_Material supplied_
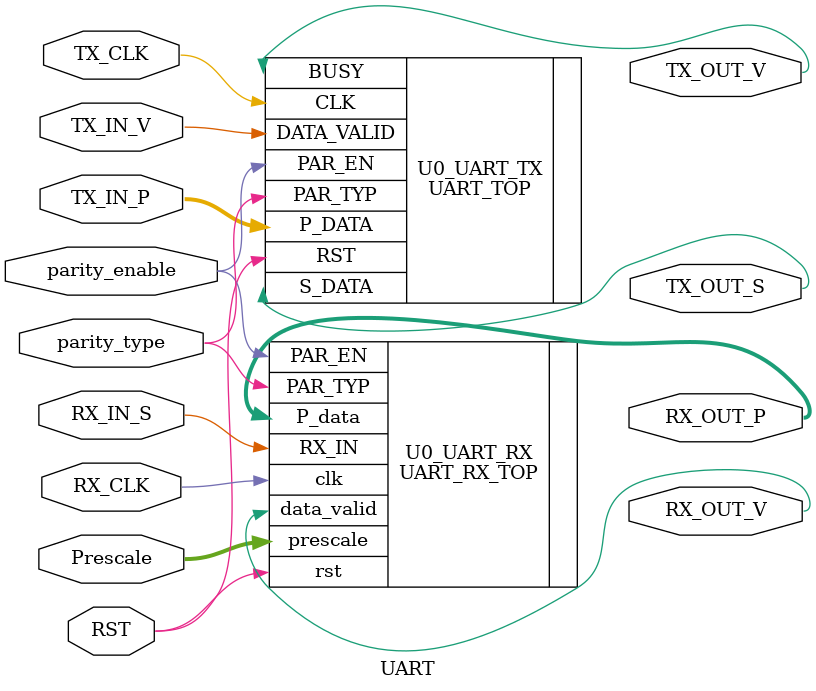
<source format=v>
module UART # ( parameter DATA_WIDTH = 8 , PRESCALE_WIDTH = 5 )

(
 input   wire                          RST,
 input   wire                          TX_CLK,
 input   wire                          RX_CLK,
 input   wire                          RX_IN_S,
 output  wire   [DATA_WIDTH-1:0]       RX_OUT_P, 
 output  wire                          RX_OUT_V,
 input   wire   [DATA_WIDTH-1:0]       TX_IN_P, 
 input   wire                          TX_IN_V, 
 output  wire                          TX_OUT_S,
 output  wire                          TX_OUT_V,  
 input   wire   [PRESCALE_WIDTH-1:0]   Prescale,
 input   wire                          parity_enable,
 input   wire                          parity_type
);


UART_TOP  U0_UART_TX (
.CLK(TX_CLK),
.RST(RST),
.P_DATA(TX_IN_P),
.DATA_VALID(TX_IN_V),
.PAR_EN(parity_enable),
.PAR_TYP(parity_type), 
.S_DATA(TX_OUT_S),
.BUSY(TX_OUT_V)
);
 
 
UART_RX_TOP U0_UART_RX (
.clk(RX_CLK),
.rst(RST),
.RX_IN(RX_IN_S),
.prescale(Prescale),
.PAR_EN(parity_enable),
.PAR_TYP(parity_type),
.P_data(RX_OUT_P), 
.data_valid(RX_OUT_V)
);

endmodule
</source>
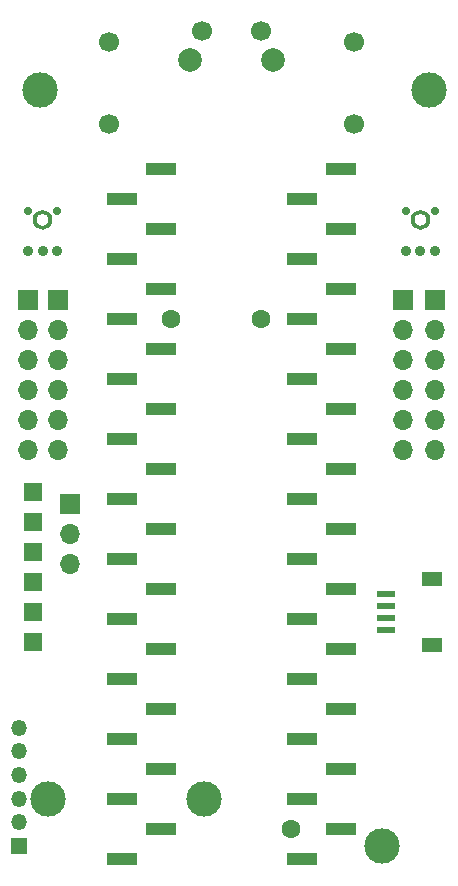
<source format=gbr>
%TF.GenerationSoftware,KiCad,Pcbnew,7.0.1-0*%
%TF.CreationDate,2024-02-14T11:54:32-05:00*%
%TF.ProjectId,Tympan_Rev_F,54796d70-616e-45f5-9265-765f462e6b69,rev?*%
%TF.SameCoordinates,Original*%
%TF.FileFunction,Soldermask,Bot*%
%TF.FilePolarity,Negative*%
%FSLAX46Y46*%
G04 Gerber Fmt 4.6, Leading zero omitted, Abs format (unit mm)*
G04 Created by KiCad (PCBNEW 7.0.1-0) date 2024-02-14 11:54:32*
%MOMM*%
%LPD*%
G01*
G04 APERTURE LIST*
%ADD10C,0.300000*%
%ADD11C,1.700000*%
%ADD12R,1.700000X1.700000*%
%ADD13O,1.700000X1.700000*%
%ADD14C,3.000000*%
%ADD15R,1.350000X1.350000*%
%ADD16O,1.350000X1.350000*%
%ADD17C,2.000000*%
%ADD18C,0.900000*%
%ADD19C,0.700000*%
%ADD20R,2.510000X1.000000*%
%ADD21C,1.600000*%
%ADD22R,1.800000X1.200000*%
%ADD23R,1.550000X0.600000*%
%ADD24R,1.500000X1.500000*%
G04 APERTURE END LIST*
D10*
X170075250Y-77700000D02*
G75*
G03*
X170075250Y-77700000I-675250J0D01*
G01*
X138075250Y-77700000D02*
G75*
G03*
X138075250Y-77700000I-675250J0D01*
G01*
D11*
X163800000Y-62600000D03*
X163800000Y-69600000D03*
X143000000Y-62600000D03*
X143000000Y-69600000D03*
D12*
X136175000Y-84500000D03*
D13*
X136175000Y-87040000D03*
X136175000Y-89580000D03*
X136175000Y-92120000D03*
X136175000Y-94660000D03*
X136175000Y-97200000D03*
D12*
X167900000Y-84500000D03*
D13*
X167900000Y-87040000D03*
X167900000Y-89580000D03*
X167900000Y-92120000D03*
X167900000Y-94660000D03*
X167900000Y-97200000D03*
D12*
X170600000Y-84500000D03*
D13*
X170600000Y-87040000D03*
X170600000Y-89580000D03*
X170600000Y-92120000D03*
X170600000Y-94660000D03*
X170600000Y-97200000D03*
D14*
X170150000Y-66700000D03*
X137150000Y-66700000D03*
D12*
X139700000Y-101760000D03*
D13*
X139700000Y-104300000D03*
X139700000Y-106840000D03*
D12*
X138750000Y-84500000D03*
D13*
X138750000Y-87040000D03*
X138750000Y-89580000D03*
X138750000Y-92120000D03*
X138750000Y-94660000D03*
X138750000Y-97200000D03*
D14*
X166150000Y-130700000D03*
X137850000Y-126700000D03*
X151050000Y-126700000D03*
D15*
X135400000Y-130700000D03*
D16*
X135400000Y-128700000D03*
X135400000Y-126700000D03*
X135400000Y-124700000D03*
X135400000Y-122700000D03*
X135400000Y-120700000D03*
D11*
X155900000Y-61700000D03*
X150900000Y-61700000D03*
D17*
X156900000Y-64200000D03*
X149900000Y-64200000D03*
D18*
X168135000Y-80316000D03*
D19*
X168135000Y-76910000D03*
X170665000Y-76910000D03*
D18*
X170665000Y-80316000D03*
X169400000Y-80316000D03*
X136135000Y-80316000D03*
D19*
X136135000Y-76910000D03*
X138665000Y-76910000D03*
D18*
X138665000Y-80316000D03*
X137400000Y-80316000D03*
D20*
X144110000Y-131800000D03*
X147420000Y-129260000D03*
X144110000Y-126720000D03*
X147420000Y-124180000D03*
X144110000Y-121640000D03*
X147420000Y-119100000D03*
X144110000Y-116560000D03*
X147420000Y-114020000D03*
X144110000Y-111480000D03*
X147420000Y-108940000D03*
X144110000Y-106400000D03*
X147420000Y-103860000D03*
X144110000Y-101320000D03*
X147420000Y-98780000D03*
X144110000Y-96240000D03*
X147420000Y-93700000D03*
X144110000Y-91160000D03*
X147420000Y-88620000D03*
X144110000Y-86080000D03*
X147420000Y-83540000D03*
X144110000Y-81000000D03*
X147420000Y-78460000D03*
X144110000Y-75920000D03*
X147420000Y-73380000D03*
X162650000Y-73390000D03*
X159340000Y-75930000D03*
X162650000Y-78470000D03*
X159340000Y-81010000D03*
X162650000Y-83550000D03*
X159340000Y-86090000D03*
X162650000Y-88630000D03*
X159340000Y-91170000D03*
X162650000Y-93710000D03*
X159340000Y-96250000D03*
X162650000Y-98790000D03*
X159340000Y-101330000D03*
X162650000Y-103870000D03*
X159340000Y-106410000D03*
X162650000Y-108950000D03*
X159340000Y-111490000D03*
X162650000Y-114030000D03*
X159340000Y-116570000D03*
X162650000Y-119110000D03*
X159340000Y-121650000D03*
X162650000Y-124190000D03*
X159340000Y-126730000D03*
X162650000Y-129270000D03*
X159340000Y-131810000D03*
D21*
X158445000Y-129270000D03*
X148285000Y-86090000D03*
X155865000Y-86100000D03*
D22*
X170337500Y-108100000D03*
X170337500Y-113700000D03*
D23*
X166462500Y-109400000D03*
X166462500Y-110400000D03*
X166462500Y-111400000D03*
X166462500Y-112400000D03*
D24*
X136600000Y-113400000D03*
X136600000Y-110860000D03*
X136600000Y-108320000D03*
X136600000Y-105780000D03*
X136600000Y-103240000D03*
X136600000Y-100700000D03*
M02*

</source>
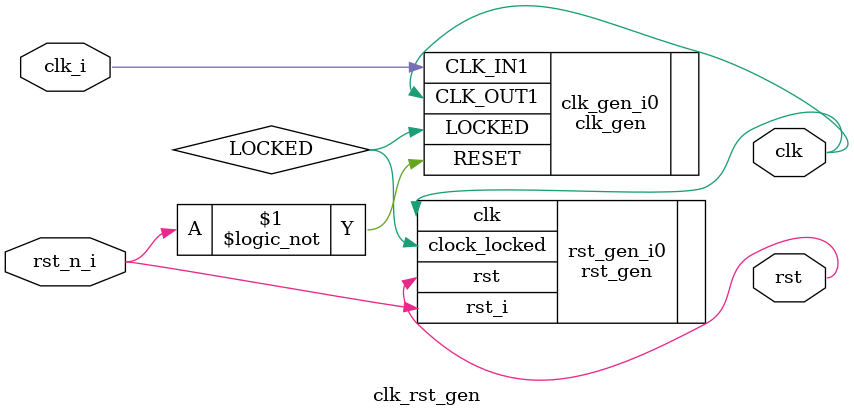
<source format=v>
`timescale 1ns / 1ps
module clk_rst_gen(
    input clk_i,
    input rst_n_i,
    output clk,
    output rst
    );
	 
	 wire LOCKED;

clk_gen clk_gen_i0
   (// Clock in ports
    .CLK_IN1(clk_i),       // IN
    // Clock out ports
    .CLK_OUT1(clk),        // OUT
    // Status and control signals
    .RESET(!rst_n_i),      // IN
    .LOCKED(LOCKED));      // OUT
	 
rst_gen rst_gen_i0 (
    .clk(clk), 
    .rst_i(rst_n_i), 
    .clock_locked(LOCKED), 
    .rst(rst)
    );

endmodule

</source>
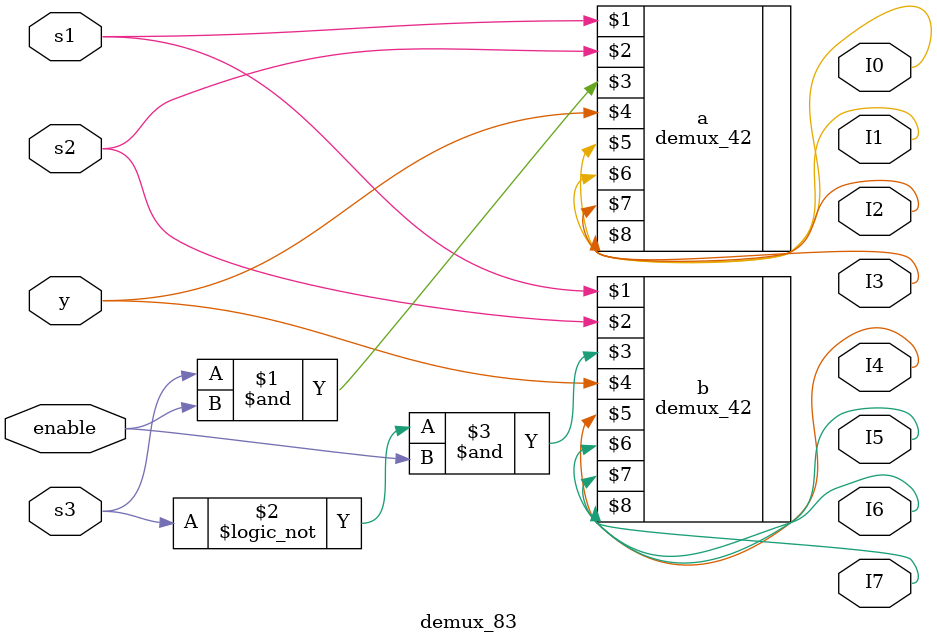
<source format=v>
`timescale 1ns / 1ps
module demux_83(

	input s1,s2,s3,enable,y,
	output I0,I1,I2,I3,I4,I5,I6,I7
    );

demux_42 a(s1,s2,s3 & enable,y,I0,I1,I2,I3);

demux_42 b(s1,s2,!s3 & enable,y,I4,I5,I6,I7);


endmodule

</source>
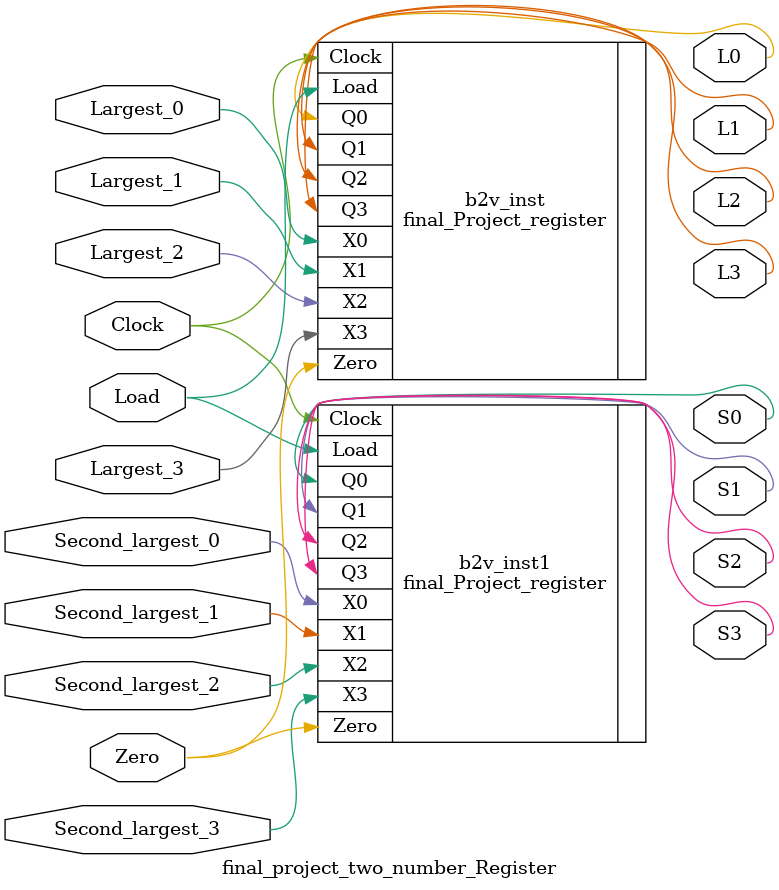
<source format=v>


module final_project_two_number_Register(
	Clock,
	Load,
	Largest_0,
	Largest_1,
	Largest_2,
	Largest_3,
	Second_largest_0,
	Second_largest_1,
	Second_largest_2,
	Second_largest_3,
	Zero,
	L0,
	L1,
	L2,
	L3,
	S0,
	S1,
	S2,
	S3
);


input wire	Clock;
input wire	Load;
input wire	Largest_0;
input wire	Largest_1;
input wire	Largest_2;
input wire	Largest_3;
input wire	Second_largest_0;
input wire	Second_largest_1;
input wire	Second_largest_2;
input wire	Second_largest_3;
input wire	Zero;
output wire	L0;
output wire	L1;
output wire	L2;
output wire	L3;
output wire	S0;
output wire	S1;
output wire	S2;
output wire	S3;






final_Project_register	b2v_inst(
	.Load(Load),
	.X0(Largest_0),
	.X1(Largest_1),
	.X2(Largest_2),
	.X3(Largest_3),
	.Clock(Clock),
	.Zero(Zero),
	.Q0(L0),
	.Q1(L1),
	.Q2(L2),
	.Q3(L3));


final_Project_register	b2v_inst1(
	.Load(Load),
	.X0(Second_largest_0),
	.X1(Second_largest_1),
	.X2(Second_largest_2),
	.X3(Second_largest_3),
	.Clock(Clock),
	.Zero(Zero),
	.Q0(S0),
	.Q1(S1),
	.Q2(S2),
	.Q3(S3));


endmodule

</source>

_To do_
Reproduce each line in the listing above that mentions the string "timescale".

_Solution_
`timescale 1ns / 1ps
`timescale 1ns / 1ps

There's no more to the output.